New chapter sheds light on intellectual property and sustainable development

Prof. Faith Majekolagbe argues IP has impacts beyond innovation

Doug Johnson - 28 March 2024

Assistant Professor Faith Majekolagbe of the University of Alberta Faculty of Law is aiming to shed light on the role that intellectual property plays in global development. 

Her chapter was recently published in The Elgar Companion to Intellectual Property and the Sustainable Development Goals

For her contribution to the publication, Majekolagbe wrote on the role that the World Intellectual Property Organization (WIPO) can play in furthering the United Nations Sustainable Development Goals (SDGs). The SDGs are a list of 17 items that governments and other organizations — including universities like the U of A — need to further in order to foster peace and prosperity around the globe. 

“As a legal researcher, I look at the ways legal systems could affect the actualization of the SDGs, and point out things that need to be done for those systems to be better positioned to positively impact the SDGs,” Majekolagbe says. 

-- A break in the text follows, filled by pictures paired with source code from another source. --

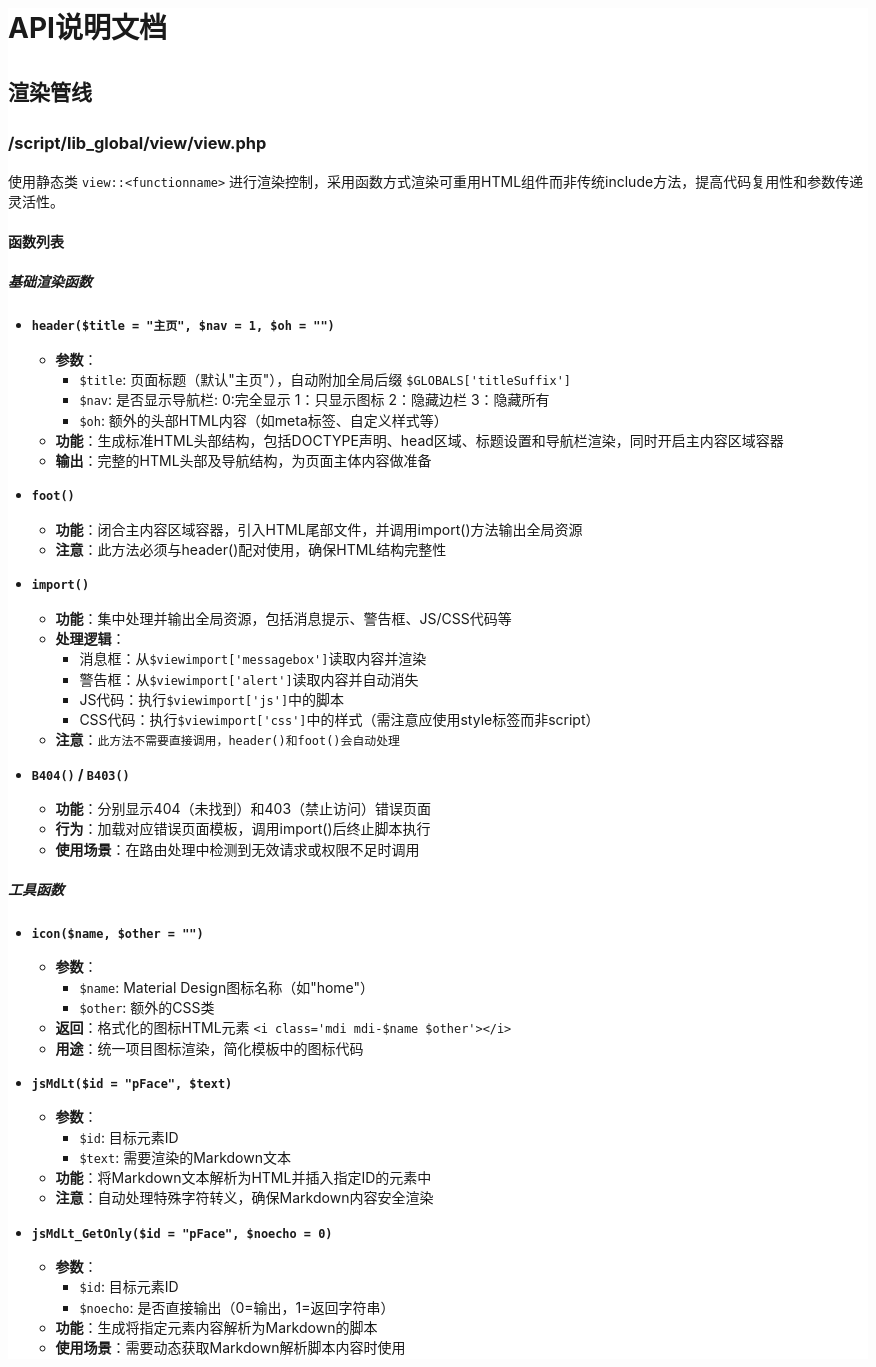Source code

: # API说明文档

## 渲染管线
### /script/lib_global/view/view.php
使用静态类 `view::<functionname>` 进行渲染控制，采用函数方式渲染可重用HTML组件而非传统include方法，提高代码复用性和参数传递灵活性。

#### 函数列表

##### 基础渲染函数
- **`header($title = "主页", $nav = 1, $oh = "")`**
  - **参数**：
    - `$title`: 页面标题（默认"主页"），自动附加全局后缀 `$GLOBALS['titleSuffix']`
    - `$nav`: 是否显示导航栏:  0:完全显示  1：只显示图标 2：隐藏边栏 3：隐藏所有
    - `$oh`: 额外的头部HTML内容（如meta标签、自定义样式等）
  - **功能**：生成标准HTML头部结构，包括DOCTYPE声明、head区域、标题设置和导航栏渲染，同时开启主内容区域容器
  - **输出**：完整的HTML头部及导航结构，为页面主体内容做准备

- **`foot()`**
  - **功能**：闭合主内容区域容器，引入HTML尾部文件，并调用import()方法输出全局资源
  - **注意**：此方法必须与header()配对使用，确保HTML结构完整性

- **`import()`**
  - **功能**：集中处理并输出全局资源，包括消息提示、警告框、JS/CSS代码等
  - **处理逻辑**：
    - 消息框：从`$viewimport['messagebox']`读取内容并渲染
    - 警告框：从`$viewimport['alert']`读取内容并自动消失
    - JS代码：执行`$viewimport['js']`中的脚本
    - CSS代码：执行`$viewimport['css']`中的样式（需注意应使用style标签而非script）
  - **注意**：`此方法不需要直接调用，header()和foot()会自动处理`

- **`B404()` / `B403()`**
  - **功能**：分别显示404（未找到）和403（禁止访问）错误页面
  - **行为**：加载对应错误页面模板，调用import()后终止脚本执行
  - **使用场景**：在路由处理中检测到无效请求或权限不足时调用

##### 工具函数
- **`icon($name, $other = "")`**
  - **参数**：
    - `$name`: Material Design图标名称（如"home"）
    - `$other`: 额外的CSS类
  - **返回**：格式化的图标HTML元素 `<i class='mdi mdi-$name $other'></i>`
  - **用途**：统一项目图标渲染，简化模板中的图标代码

- **`jsMdLt($id = "pFace", $text)`**
  - **参数**：
    - `$id`: 目标元素ID
    - `$text`: 需要渲染的Markdown文本
  - **功能**：将Markdown文本解析为HTML并插入指定ID的元素中
  - **注意**：自动处理特殊字符转义，确保Markdown内容安全渲染

- **`jsMdLt_GetOnly($id = "pFace", $noecho = 0)`**
  - **参数**：
    - `$id`: 目标元素ID
    - `$noecho`: 是否直接输出（0=输出，1=返回字符串）
  - **功能**：生成将指定元素内容解析为Markdown的脚本
  - **使用场景**：需要动态获取Markdown解析脚本内容时使用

According to Majekolagbe’s work, the WIPO’s official stance is that its operations only pertain to SDG 9, innovation. However, her chapter argues that IP has impacts that go beyond just innovation.

Majekolagbe drew upon existing literature pertaining to IP and the WIPO, including historical documents, old negotiations and secondary literature.

IP laws across the globe inevitably touch upon developments that impact the realization of the SDGs, she says. For instance, the development of new drugs to treat illnesses, or new pieces of machinery that could have a positive impact on food security. If a company creates these IP goods, they can patent them, preventing other companies from manufacturing them without a license. This, inevitably, plays a role in how much IP goods will cost, impacting who around the world can afford them. 

Often, developing new drugs or tools or other types of products involves “borrowing” concepts from existing products. As such, if a patent covers many aspects of a product, it could end up stifling future developments. 

“When a person cannot use another person’s work in certain ways, it could actually impact innovation negatively,” Majekolagbe says. 

The chapter also notes that the WIPO needs to rethink how its mandate relates to the SDGs. It added that this new scope would, ideally, be consistent with the UN’s efforts to further the SDGs and in a way that considers inclusivity.